For example, I have the [a] matrix>
a =

     2 4 6 10
     4 20 50 80
     6 50 8 6
    10 80 6 30

I need to write now the [b] matrix>

b=

     8 50 6 10
     4 20 30 9
     7 50 8 6
    10 15 6 18

in such way that L*b=a were L is a unknown constant (scalar).

Along the same line, if I have the following matriceal equation>
( [k1] + [k2] ) * {u} = {f}
 [k1], [k2] - size n x n, {u} - size 1 x n and {f} - size 1 x n
I want to find L in such way that
( L*[k] ) * {u} = {f}
were only L is unknown and [k] = [k1] + [k2]

Thanks in advance !

"John D'Errico" <woodchips@rochester.rr.com> wrote in message <g439hp$n2v
$1@fred.mathworks.com>...
> Why so much effort? The least squares solution
> is just this:
>
> lambda = k(:)\k1(:);
>
> John

  Yes, I stand corrected, John.

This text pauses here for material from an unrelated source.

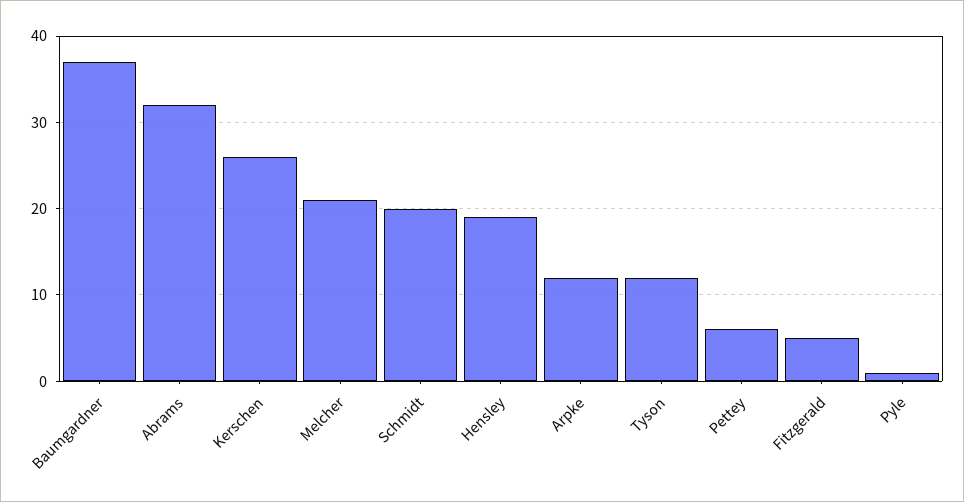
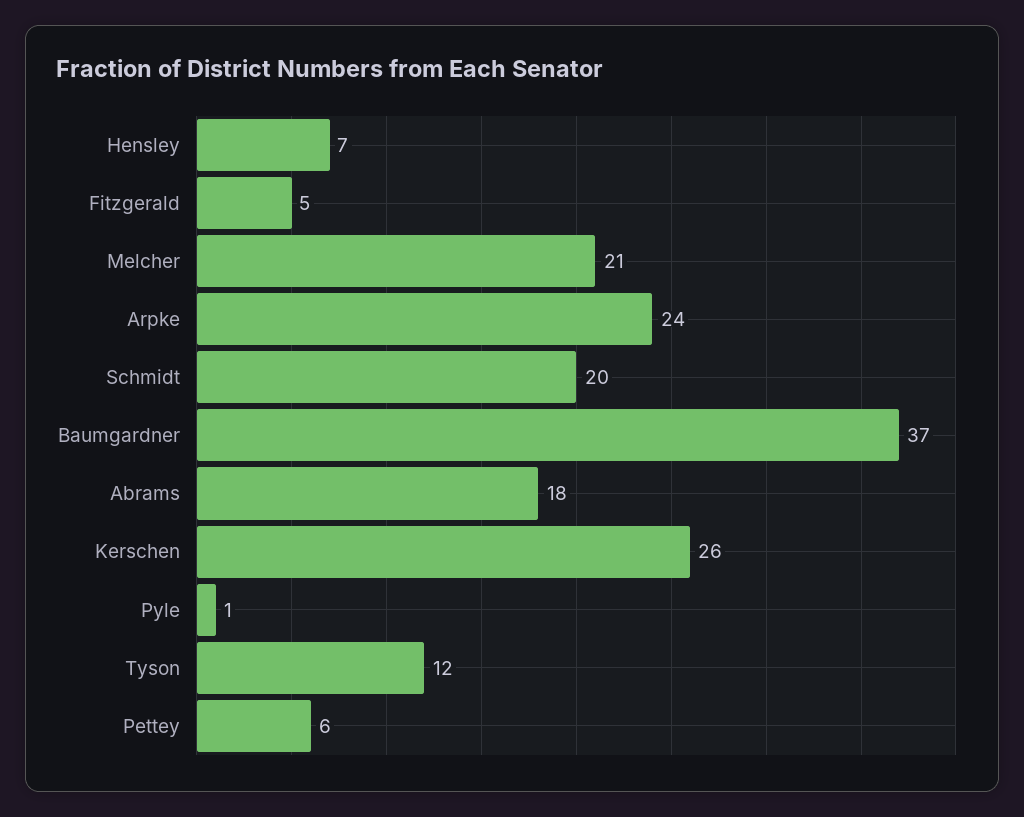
Abrams: 32 -> 18
Hensley: 19 -> 7
Arpke: 12 -> 24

That gives the same answer with much less effort.
I've been making more and more of such bloopers lately, I'm afraid.

Roger Stafford

In article <c285fc5e-58ac-4693-8515-87464f84c507@r66g2000hsg.googlegroups.com>,
boguS <bteodoru@gmail.com> wrote:

>For example, I have the [a] matrix>
>a =
>
> 2 4 6 10
> 4 20 50 80
> 6 50 8 6
> 10 80 6 30
>
>I need to write now the [b] matrix>

>b=
>
> 8 50 6 10
> 4 20 30 9
> 7 50 8 6
> 10 15 6 18

>in such way that L*b=a were L is a unknown constant (scalar).

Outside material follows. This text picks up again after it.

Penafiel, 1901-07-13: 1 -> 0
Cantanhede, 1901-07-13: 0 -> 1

In that case, either '*' does not represent matrix-scalar
multiplication, or L is not a scalar.

What solution have you worked out "manually" for this example?

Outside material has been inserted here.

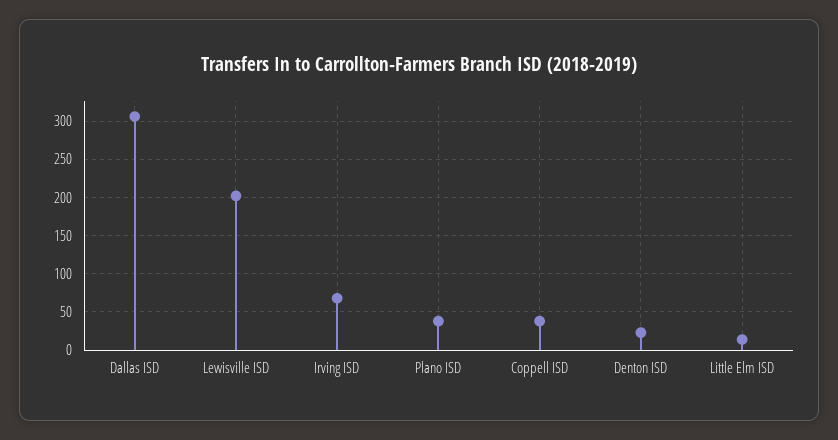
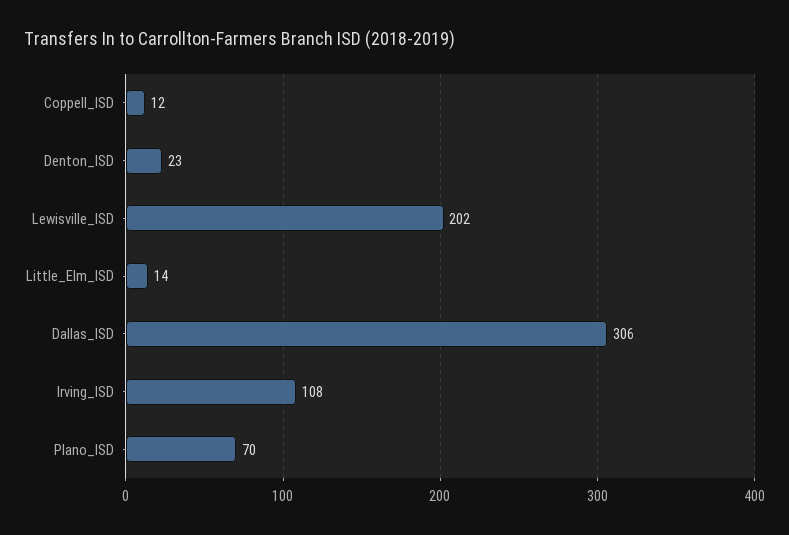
Irving ISD: 70 -> 108
Plano ISD: 40 -> 70
Coppell ISD: 40 -> 12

>Along the same line, if I have the following matriceal equation>
>( [k1] + [k2] ) * {u} = {f}
> [k1], [k2] - size n x n, {u} - size 1 x n and {f} - size 1 x n
>I want to find L in such way that
>( L*[k] ) * {u} = {f}
>were only L is unknown and [k] = [k1] + [k2]

If L is a scalar, then in that situation, L = 1.
If L is a matrix, then in that situation, L is the n x n identity
matrix.

--
  "We may gather out of history a policy, by the comparison and
  application of other men's forepassed miseries with our own like
  errors and ill deservings." -- Sir Walter Raleigh

On 27 Iun, 21:25, rober...@ibd.nrc-cnrc.gc.ca (Walter Roberson) wrote:
> In article <c285fc5e-58ac-4693-8515-87464f84c...@r66g2000hsg.googlegroups.com>,
>
>
>
> boguS <bteod...@gmail.com> wrote:
> >For example, I have the [a] matrix>
> >a =
>
> > 2 4 6 10
> > 4 20 50 80
> > 6 50 8 6
> > 10 80 6 30
>
> >I need to write now the [b] matrix>
> >b=
>
> > 8 50 6 10
> > 4 20 30 9
> > 7 50 8 6
> > 10 15 6 18
> >in such way that L*b=a were L is a unknown constant (scalar).
>
> In that case, either '*' does not represent matrix-scalar
> multiplication, or L is not a scalar.
>
> What solution have you worked out "manually" for this example?
>
> >Along the same line, if I have the following matriceal equation>
> >( [k1] + [k2] ) * {u} = {f}
> > [k1], [k2] - size n x n, {u} - size 1 x n and {f} - size 1 x n
> >I want to find L in such way that
> >( L*[k] ) * {u} = {f}
> >were only L is unknown and [k] = [k1] + [k2]
>
> If L is a scalar, then in that situation, L = 1.
> If L is a matrix, then in that situation, L is the n x n identity
> matrix.
>
> --
> "We may gather out of history a policy, by the comparison and
> application of other men's forepassed miseries with our own like
> errors and ill deservings." -- Sir Walter Raleigh

Sorry, my mistake... [k] is not equal with ( [k1] + [k2] ), [k] is
just a known matrix.